Here is what will happen, as it happens every time. Emergency departments will hit waiting time targets because the patient gets to the right person immediately, without crawling through layers of variable decision-making. Consultants manning the front doors. Waiting rooms empty. Corridors empty. Inpatient beds emptied and kept empty. Performance improves. Quality improves.
Fewer people die during a doctors' strike.
This is counterintuitive. But the evidence is consistent. Hospital data during strikes shows no increase in mortality. In some analyses, mortality decreases. During the 2000 Israel doctors' strike that lasted 127 days, undertakers reported up to 40% fewer burials than expected. Undertakers collect data. Deaths equal revenue.
The explanation is straightforward. When consultants, the most experienced and capable decision-makers, move to the front of patient flow, unnecessary admissions are prevented, discharge decisions are made faster, and futile interventions on the frail and dying are avoided. Care becomes reliable. As Atul Gawande wrote in Being Mortal: when you get old, try not to fall, or go see a doctor.
The Hunt Hiccup
The current training post crisis traces directly to a 2016 decision. After the junior doctors' strike, Jeremy Hunt established a plan to double the number of medical schools. The graduates surged predictably in 2023, needing foundation year posts. Hunt had forgotten to create them. Two years later, those graduates predictably need specialty training posts. Hunt forgot about those too.
One decision in one part of the system, with the system consequences deferred to a later date. He kicked the can down the road. Meeting the demand for more training posts now runs into several billion pounds annually. There is no money for it.
The teenagers who competed to enter medical school somehow forgot that medicine is a competitive profession. The anger is real. But the solutions being demanded (more posts to match graduates) assume the 20th century model of training and deployment is correct. It is not.

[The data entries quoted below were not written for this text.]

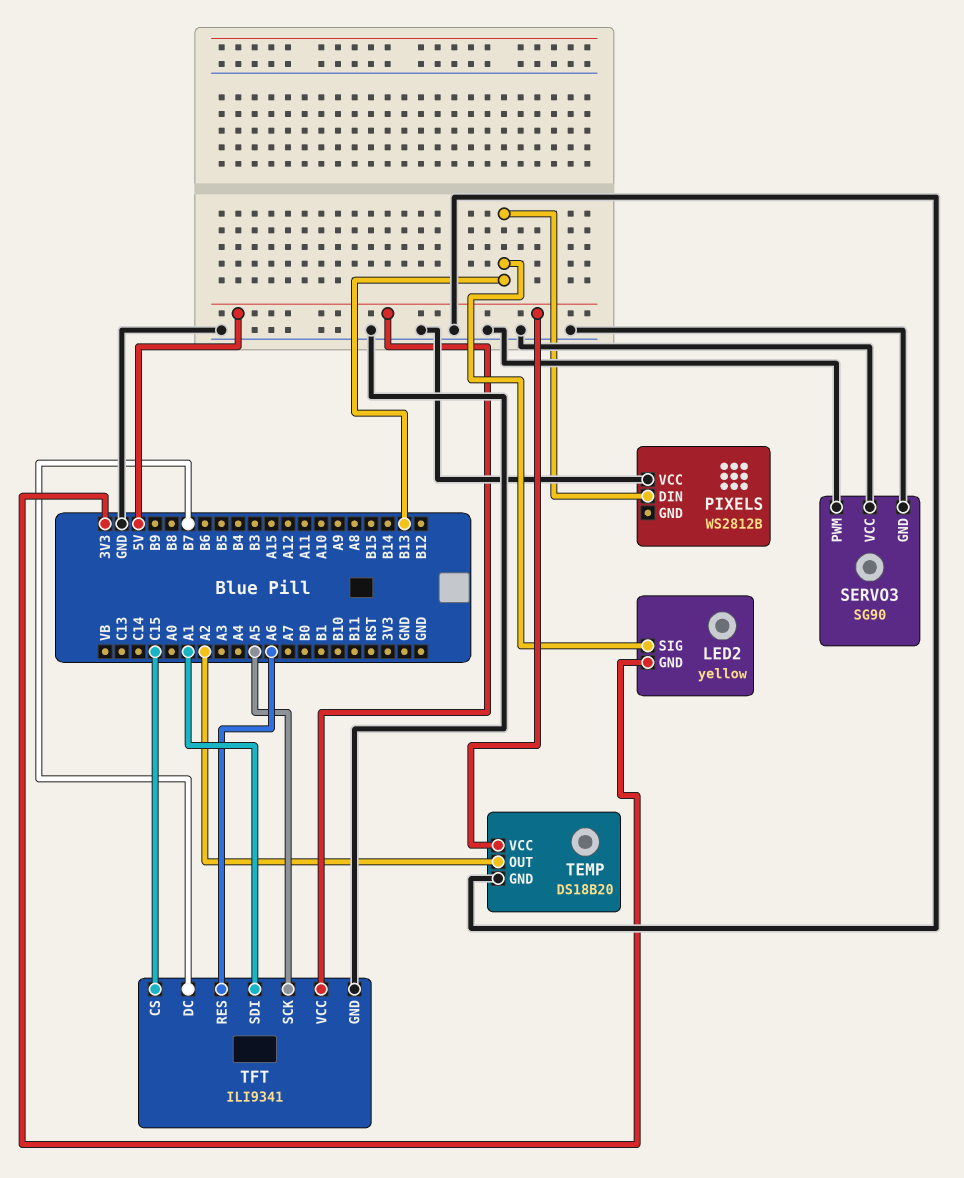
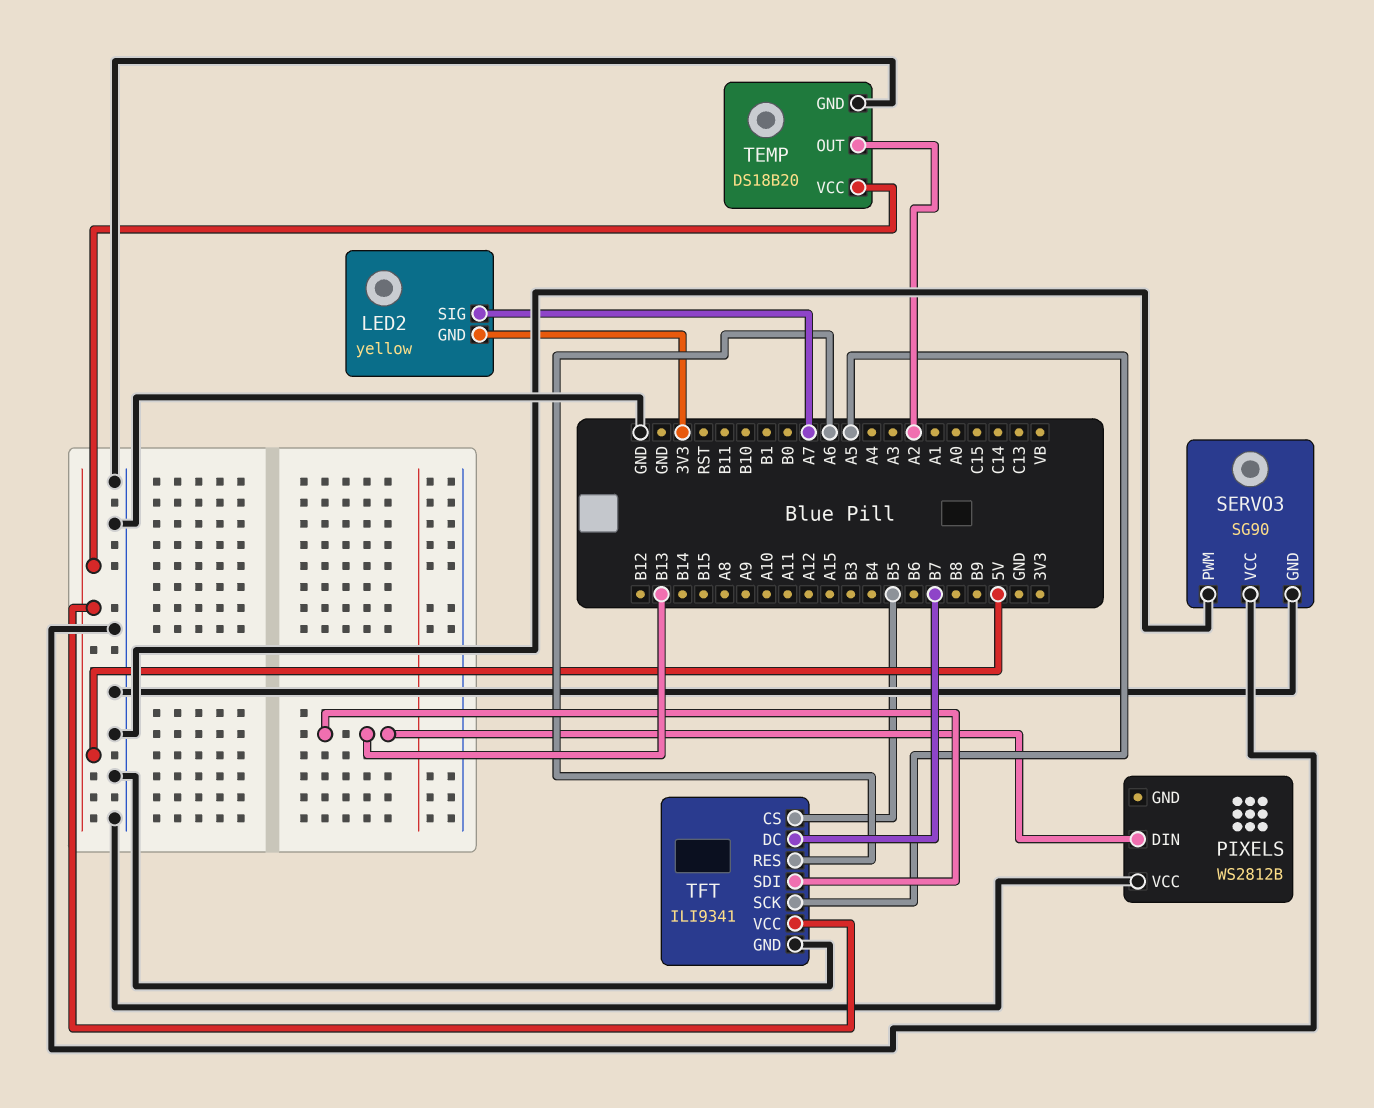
LED2 pin SIG: B13 -> A7
TFT pin CS: C15 -> B5
TFT pin SDI: A1 -> B13

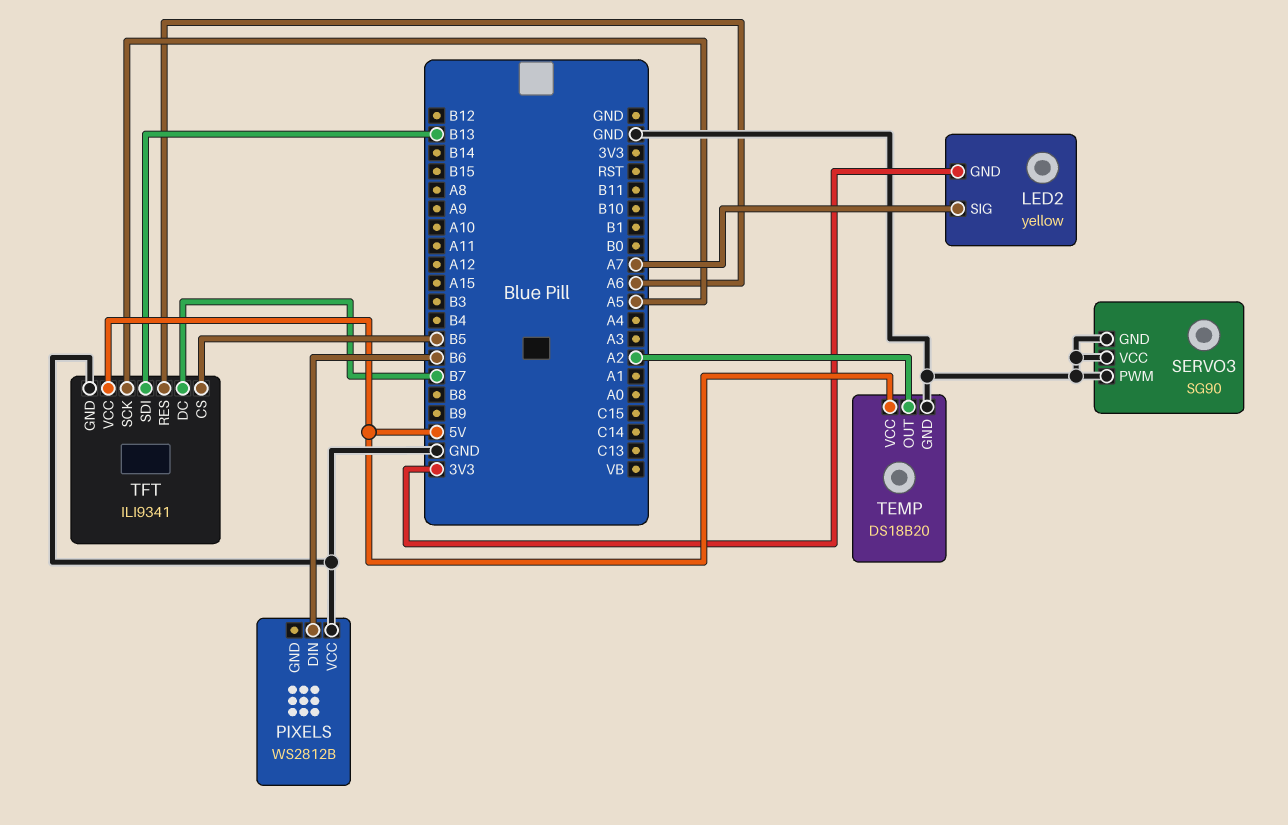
PIXELS pin DIN: B13 -> B6

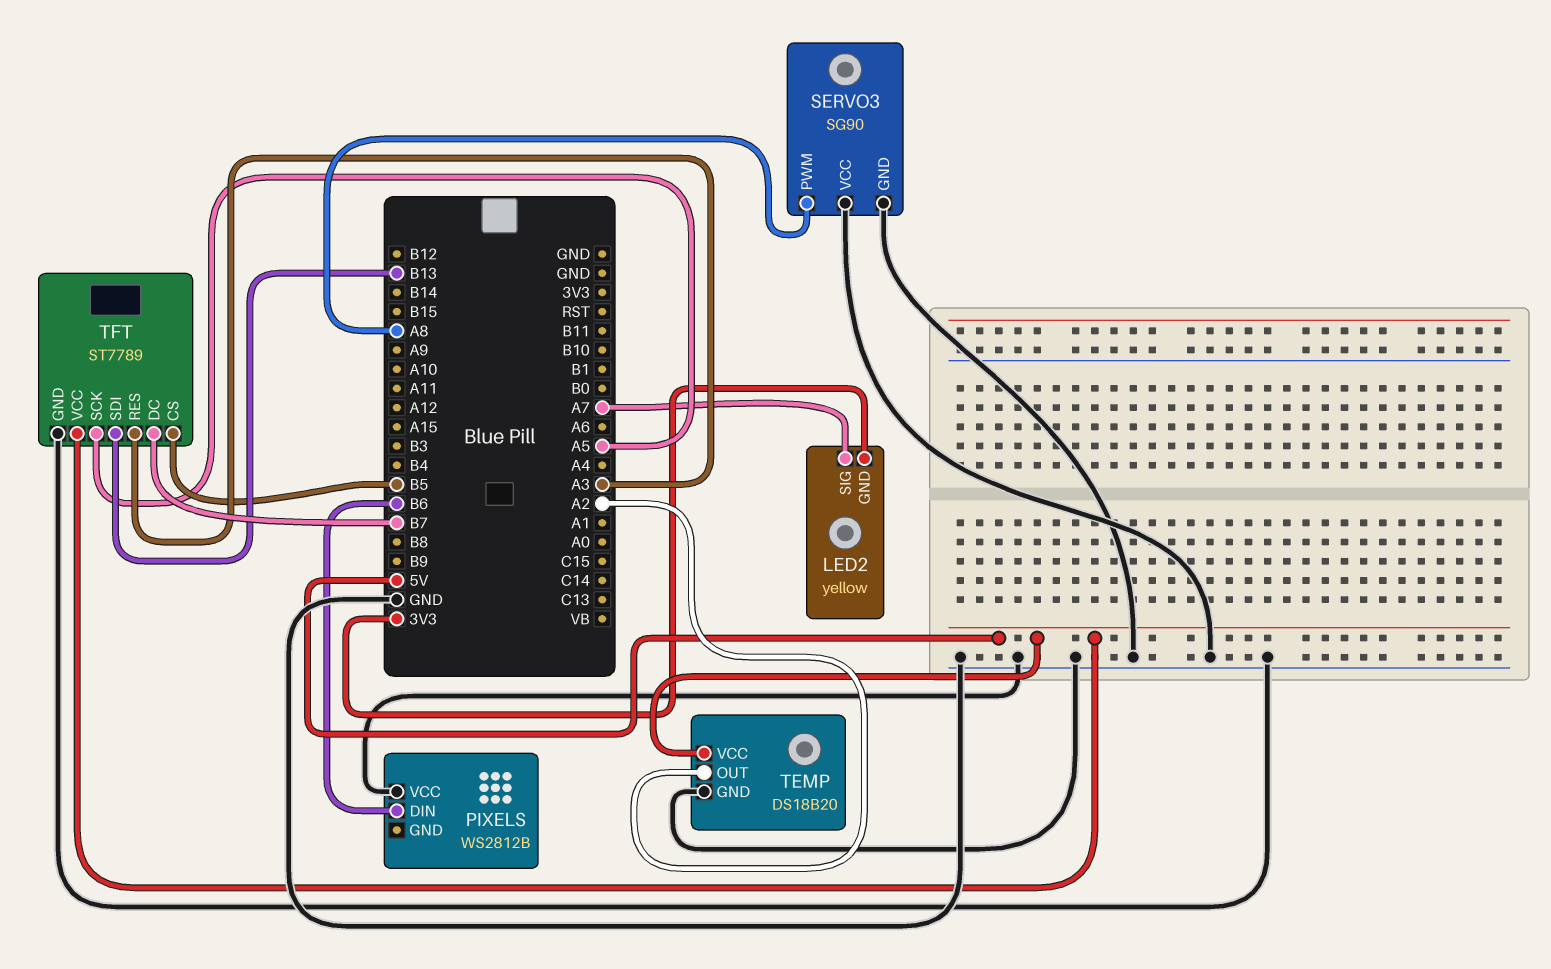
SERVO3 pin PWM: GND -> A8
TFT: ILI9341 -> ST7789
TFT pin RES: A6 -> A3

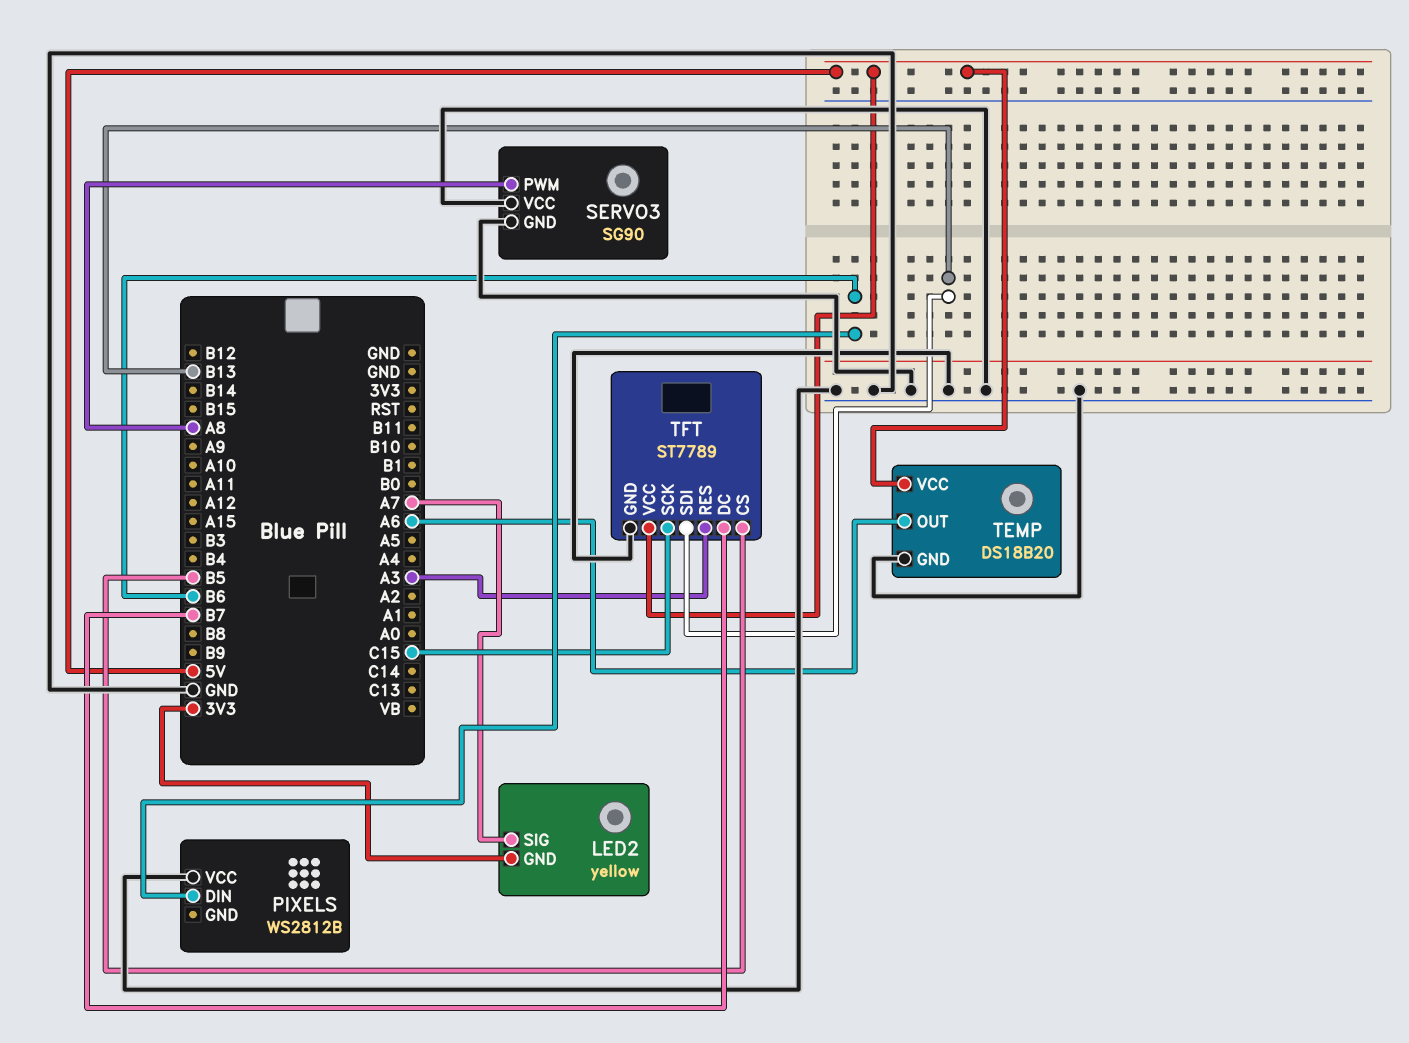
TEMP pin OUT: A2 -> A6
TFT pin SCK: A5 -> C15

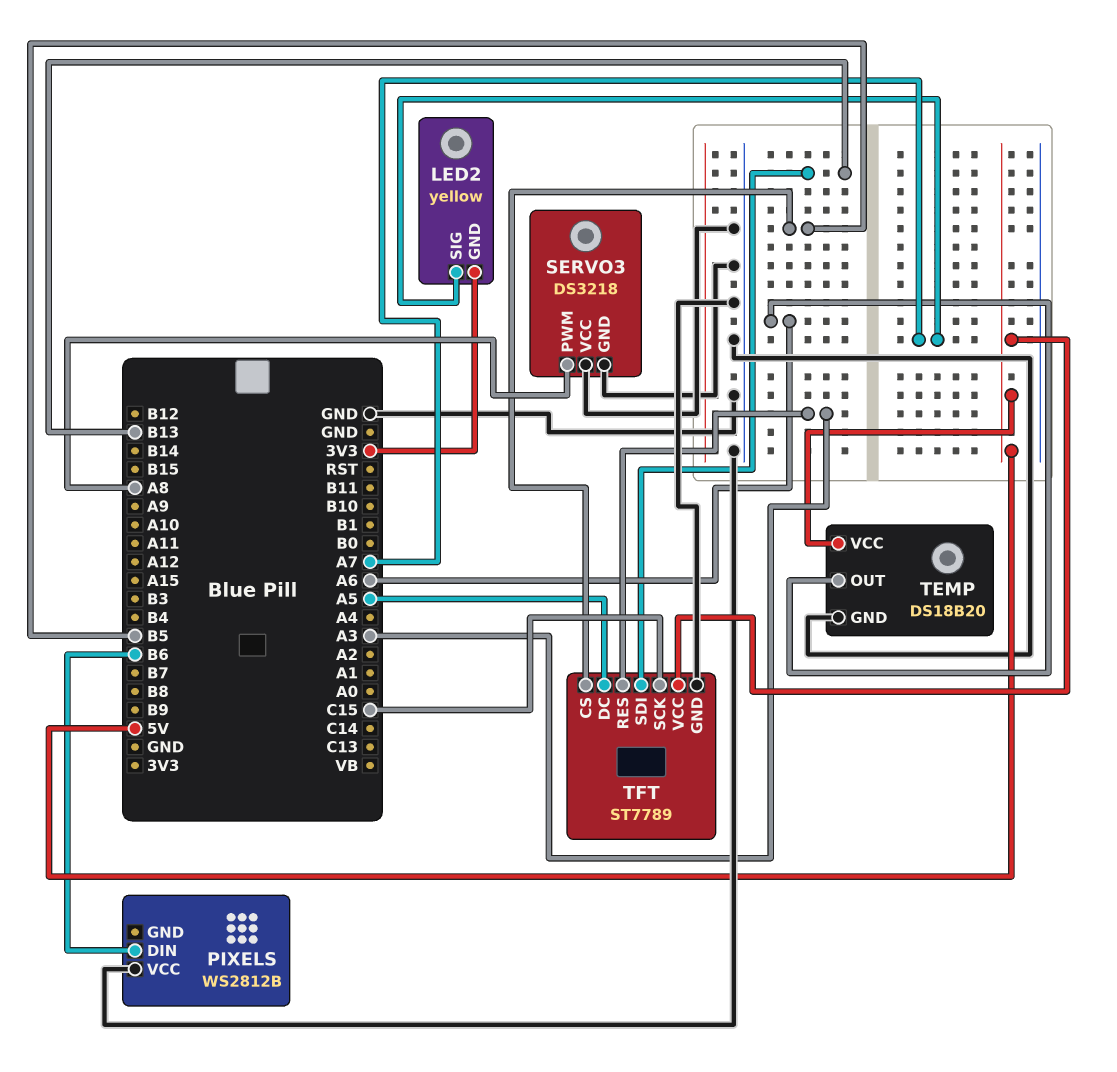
SERVO3: SG90 -> DS3218
TFT pin DC: B7 -> A5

The operating model, again
At STRASYS, the Decision Intelligence engine for healthcare, we have been making this argument through data across every article in this series. The Consultant Workforce Optimisation System exists because the evidence from every strike demonstrates the same thing: when consultants are deployed at the point of greatest clinical impact, the system produces better outcomes at lower cost.
The current model puts junior doctors at the front, learning on the job, with consultants behind layers of escalation. The strikes temporarily reverse this. The results are immediate and measurable. Then the strikes end and everyone goes back to how things were.
The real fix is not more training posts within an unchanged model. It is reforming the model so that senior decision-making sits permanently at the front of patient flow, with training redesigned around genuine apprenticeship within consultant-led teams. That is what team job planning delivers when properly implemented.
Naeem Younis, STRASYS CEO, has argued consistently that without system thinking, we are in for a lot more strife and many more strikes. The consultant model needs reform. The training model needs reform. The funding model needs reform. How we organised the NHS in the 20th century no longer works for those who need it in the 21st.